# A Playlist of JS Bach Firsts



## itywltmt

Since most of you aren't aware, today is my *fiftieth *birthday, and in a few days, I will be off for a week of field work at _White Sands Missile Range_ in New Mexico. But enough about me - it's about the music, and my obsession with the number one.

En français: http://itywltmt.blogspot.com/2011/10/un-programme-de-premieres-signees-js.html

This week's playlist features a set of works by *Johann Sebastian Bach* that have in common the number one. I guess it is true of most composers that the number one has to do with "order of publication" - but for Bach, we rely on the order in which they are listed in the _Bach-Werke-Verzeichnis_ (BWV) catalogue, and is thus based on *Wolfgang Schmieder*'s order and not necessarily order of publication.

I have chosen a keyboard concerto as performed by *Glenn Gould* for French CBC television on October 22nd, 1957. According to the CBC archives, he is accompanied by _l'Orchestre de Radio-Canada_, though the SONY caption claims it is the _Ottawa Philharmonic Orchestra_. The number one here is arbitrary - it is simply the first keyboard concerto in the BWV catalog.

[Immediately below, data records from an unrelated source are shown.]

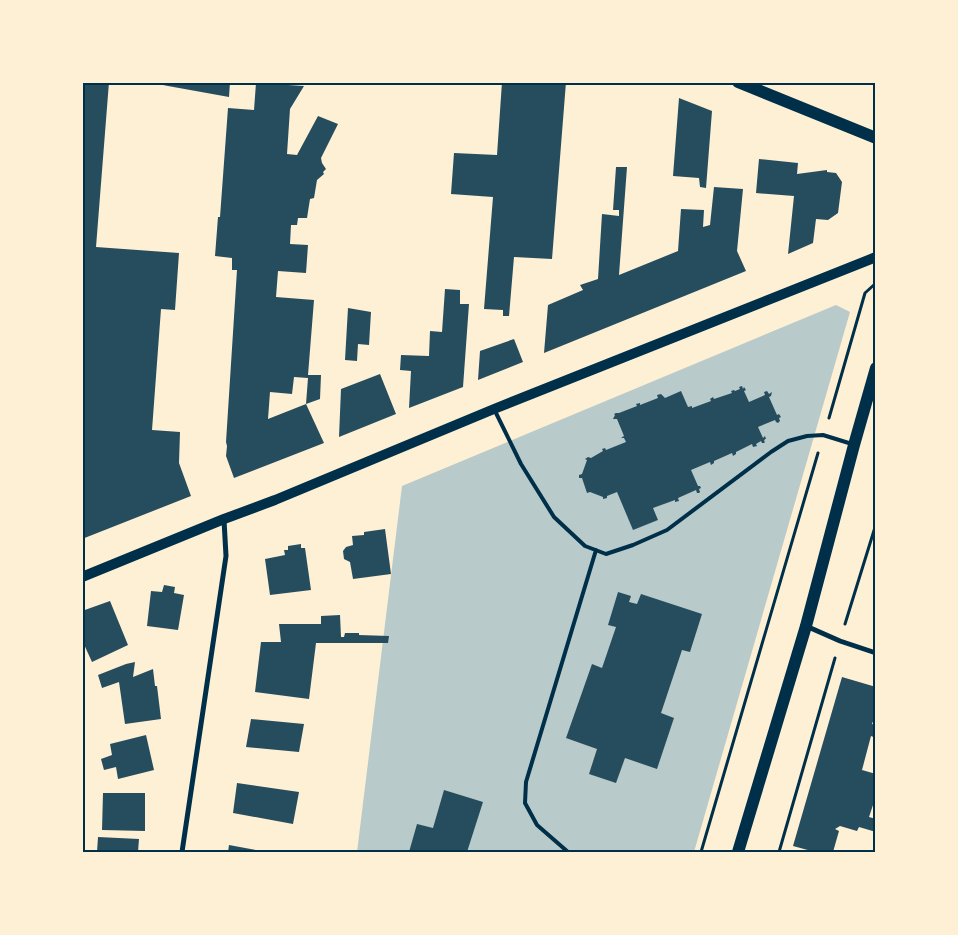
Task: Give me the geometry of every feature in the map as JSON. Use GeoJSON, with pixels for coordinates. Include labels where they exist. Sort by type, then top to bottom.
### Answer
{"type":"FeatureCollection","features":[{"type":"Feature","properties":{"kind":"main road"},"geometry":{"type":"LineString","coordinates":[[738,82],[876,138]]}},
{"type":"Feature","properties":{"kind":"main road"},"geometry":{"type":"LineString","coordinates":[[82,577],[275,500],[494,409],[876,257]]}},
{"type":"Feature","properties":{"kind":"main road"},"geometry":{"type":"LineString","coordinates":[[738,852],[806,626],[876,368]]}},
{"type":"Feature","properties":{"kind":"street"},"geometry":{"type":"LineString","coordinates":[[182,852],[226,556],[224,519]]}},
{"type":"Feature","properties":{"kind":"street"},"geometry":{"type":"LineString","coordinates":[[806,626],[840,641],[876,653]]}},
{"type":"Feature","properties":{"kind":"lane"},"geometry":{"type":"LineString","coordinates":[[494,409],[521,464],[554,517],[585,546],[606,554],[633,545],[667,530],[788,441],[806,436],[823,436],[854,445]]}},
{"type":"Feature","properties":{"kind":"lane"},"geometry":{"type":"LineString","coordinates":[[568,852],[537,825],[525,803],[526,782],[596,550]]}},
{"type":"Feature","properties":{"kind":"path"},"geometry":{"type":"LineString","coordinates":[[701,852],[865,293],[876,283]]}},
{"type":"Feature","properties":{"kind":"path"},"geometry":{"type":"LineString","coordinates":[[779,852],[876,524]]}},
{"type":"Feature","properties":{"kind":"shaded area"},"geometry":{"type":"Polygon","coordinates":[[[836,305],[850,312],[694,852],[357,852],[402,486],[836,305]]]}},
{"type":"Feature","properties":{"kind":"building"},"geometry":{"type":"Polygon","coordinates":[[[82,82],[109,82],[96,247],[179,253],[175,310],[161,309],[152,430],[180,432],[179,463],[191,496],[82,539],[82,82]]]}},
{"type":"Feature","properties":{"kind":"building"},"geometry":{"type":"Polygon","coordinates":[[[159,82],[230,82],[229,97],[163,85],[159,82]]]}},
{"type":"Feature","properties":{"kind":"building"},"geometry":{"type":"Polygon","coordinates":[[[502,82],[566,82],[552,259],[514,257],[509,316],[503,316],[503,310],[484,309],[493,197],[451,194],[454,153],[497,155],[502,82]]]}},
{"type":"Feature","properties":{"kind":"building"},"geometry":{"type":"Polygon","coordinates":[[[256,83],[304,86],[290,109],[287,154],[297,155],[318,116],[338,124],[321,158],[326,169],[323,172],[324,174],[317,180],[314,198],[310,199],[307,218],[298,218],[297,225],[291,225],[290,244],[308,245],[306,273],[278,271],[276,297],[314,300],[308,375],[321,375],[320,399],[306,404],[324,443],[234,478],[226,456],[226,442],[237,270],[232,270],[232,258],[215,256],[218,217],[220,217],[228,108],[254,110],[256,83]],[[294,377],[292,394],[270,392],[268,419],[306,404],[308,378],[294,377]]]}},
{"type":"Feature","properties":{"kind":"building"},"geometry":{"type":"Polygon","coordinates":[[[679,98],[712,111],[706,188],[700,187],[699,178],[673,176],[679,98]]]}},
{"type":"Feature","properties":{"kind":"building"},"geometry":{"type":"Polygon","coordinates":[[[759,159],[798,163],[797,174],[827,170],[827,172],[836,173],[842,182],[838,213],[828,220],[816,219],[813,243],[788,254],[794,196],[756,193],[759,159]]]}},
{"type":"Feature","properties":{"kind":"building"},"geometry":{"type":"Polygon","coordinates":[[[616,167],[627,167],[619,275],[678,251],[681,209],[704,210],[703,227],[710,225],[714,187],[743,189],[737,251],[746,271],[544,353],[548,305],[583,290],[580,285],[598,279],[602,214],[619,216],[619,210],[613,210],[616,167]]]}},
{"type":"Feature","properties":{"kind":"building"},"geometry":{"type":"Polygon","coordinates":[[[445,289],[460,290],[460,304],[469,304],[463,387],[409,408],[411,371],[400,370],[401,355],[429,356],[430,331],[442,332],[445,289]]]}},
{"type":"Feature","properties":{"kind":"building"},"geometry":{"type":"Polygon","coordinates":[[[348,308],[371,312],[369,345],[358,344],[357,361],[345,360],[348,308]]]}},
{"type":"Feature","properties":{"kind":"building"},"geometry":{"type":"Polygon","coordinates":[[[514,339],[523,362],[478,380],[480,351],[514,339]]]}},
{"type":"Feature","properties":{"kind":"building"},"geometry":{"type":"Polygon","coordinates":[[[380,374],[396,414],[339,437],[341,389],[380,374]]]}},
{"type":"Feature","properties":{"kind":"building"},"geometry":{"type":"Polygon","coordinates":[[[742,386],[746,390],[744,391],[749,402],[765,395],[764,392],[767,391],[769,394],[772,392],[769,397],[777,415],[779,414],[781,417],[779,418],[780,421],[778,423],[775,420],[758,427],[763,438],[765,436],[764,443],[761,441],[756,444],[757,446],[753,447],[752,444],[736,452],[733,456],[732,453],[714,461],[711,465],[710,462],[691,470],[698,486],[701,488],[699,493],[696,490],[678,498],[679,501],[675,502],[675,500],[653,508],[658,520],[633,530],[617,492],[603,499],[603,497],[590,492],[587,493],[582,478],[579,478],[587,460],[585,459],[591,458],[603,451],[602,449],[605,448],[606,450],[626,442],[624,438],[621,438],[624,436],[617,419],[613,419],[614,414],[637,406],[636,404],[640,403],[640,405],[658,398],[657,395],[661,394],[665,398],[681,391],[688,407],[692,406],[692,408],[711,401],[710,399],[713,397],[714,399],[732,393],[731,391],[740,389],[739,387],[742,386]]]}},
{"type":"Feature","properties":{"kind":"building"},"geometry":{"type":"Polygon","coordinates":[[[385,529],[391,574],[353,579],[350,562],[344,559],[343,551],[346,547],[353,545],[352,536],[364,535],[364,532],[385,529]]]}},
{"type":"Feature","properties":{"kind":"building"},"geometry":{"type":"Polygon","coordinates":[[[301,544],[301,548],[305,548],[311,590],[270,595],[265,559],[285,555],[284,550],[288,550],[288,546],[301,544]]]}},
{"type":"Feature","properties":{"kind":"building"},"geometry":{"type":"Polygon","coordinates":[[[164,585],[175,587],[174,593],[184,595],[178,630],[147,626],[151,591],[162,592],[164,585]]]}},
{"type":"Feature","properties":{"kind":"building"},"geometry":{"type":"Polygon","coordinates":[[[618,592],[631,596],[629,602],[637,604],[641,594],[702,614],[690,652],[682,650],[661,713],[674,718],[657,769],[625,758],[616,783],[589,774],[597,749],[566,738],[592,664],[602,668],[616,627],[608,625],[618,592]]]}},
{"type":"Feature","properties":{"kind":"building"},"geometry":{"type":"Polygon","coordinates":[[[110,601],[128,645],[92,662],[82,640],[82,611],[110,601]]]}},
{"type":"Feature","properties":{"kind":"building"},"geometry":{"type":"Polygon","coordinates":[[[340,615],[341,637],[344,637],[345,633],[389,636],[388,643],[316,643],[309,699],[255,692],[261,642],[281,642],[279,624],[321,624],[321,616],[340,615]]]}},
{"type":"Feature","properties":{"kind":"building"},"geometry":{"type":"Polygon","coordinates":[[[135,662],[133,677],[153,669],[161,719],[125,724],[119,682],[102,688],[98,675],[135,662]]]}},
{"type":"Feature","properties":{"kind":"building"},"geometry":{"type":"Polygon","coordinates":[[[842,677],[876,687],[876,714],[872,724],[876,725],[876,738],[871,736],[862,770],[876,774],[876,796],[869,817],[876,819],[876,832],[859,827],[857,831],[840,826],[835,829],[839,831],[833,852],[815,852],[793,846],[842,677]]]}},
{"type":"Feature","properties":{"kind":"building"},"geometry":{"type":"Polygon","coordinates":[[[251,719],[304,724],[299,752],[246,747],[251,719]]]}},
{"type":"Feature","properties":{"kind":"building"},"geometry":{"type":"Polygon","coordinates":[[[146,735],[154,770],[118,779],[116,767],[104,770],[101,759],[112,755],[110,744],[146,735]]]}},
{"type":"Feature","properties":{"kind":"building"},"geometry":{"type":"Polygon","coordinates":[[[237,783],[299,792],[293,824],[233,813],[237,783]]]}},
{"type":"Feature","properties":{"kind":"building"},"geometry":{"type":"Polygon","coordinates":[[[444,790],[483,802],[467,852],[409,852],[417,824],[433,828],[444,790]]]}},
{"type":"Feature","properties":{"kind":"building"},"geometry":{"type":"Polygon","coordinates":[[[103,793],[145,793],[145,831],[102,830],[103,793]]]}},
{"type":"Feature","properties":{"kind":"building"},"geometry":{"type":"Polygon","coordinates":[[[98,837],[139,839],[138,852],[97,852],[98,837]]]}},
{"type":"Feature","properties":{"kind":"building"},"geometry":{"type":"Polygon","coordinates":[[[229,845],[266,852],[228,852],[229,845]]]}}]}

*Yo-Yo Ma* plays the _first _Bach Cello Suite, the *Freiburger Barockorchester* plays the _First _Brandenburg Concerto, and *Jörg Demus* plays the _first _prelude and fugue from the _first_ book of the _Well-Tempered Clavier_. The prelude was later set by *Charles Gounod* for the _Ave Maria_ that is attributed to both composers.

(There are several versions of the complete WTC Book I on the internet, some can be found at the _Piano Society_ webpage.)

Happy listening!

*PLAYLIST DETAILS​*
Works by *Johann Sebastian BACH (1685-1750)*

Keyboard Concerto *No. 1* in D minor BWV 1952
Glenn Gould, piano
Orchestre de Radio-Canada conducted by Thomas Meyer

Suite *No. 1* in G Major for solo cello, BWV 1007
Yo-Yo Ma, cello

Brandenburg Concerto *No. 1* in F Major , BWV 1046
Freiburger Barockorchester, led by Gottfried von der Goltz

Prelude and Fugue *No. 1* in C Major, BWV 846
(from Das Wohltemperierte Clavier *Book I*)
Jörg Demus, piano

_Ave Maria_
(After the Prelude from BWV 846, adapted by Charles Gounod)
Eula Beal, Contralto and Marguerite Campbell, piano

Your YouTube playlist: http://www.youtube.com/playlist?list=PLFE55BA7F37D3F06D

*October 14 2011, "I Think You Will Love This Music Too" will be adding a new montage "Mozart 'Number One' Montage" to its Pod-O-Matic Podcast. Read our English and French commentary October 14th on the ITYWLTMT Blogspot blog.*


----------



## ooopera

Happy birthday!


----------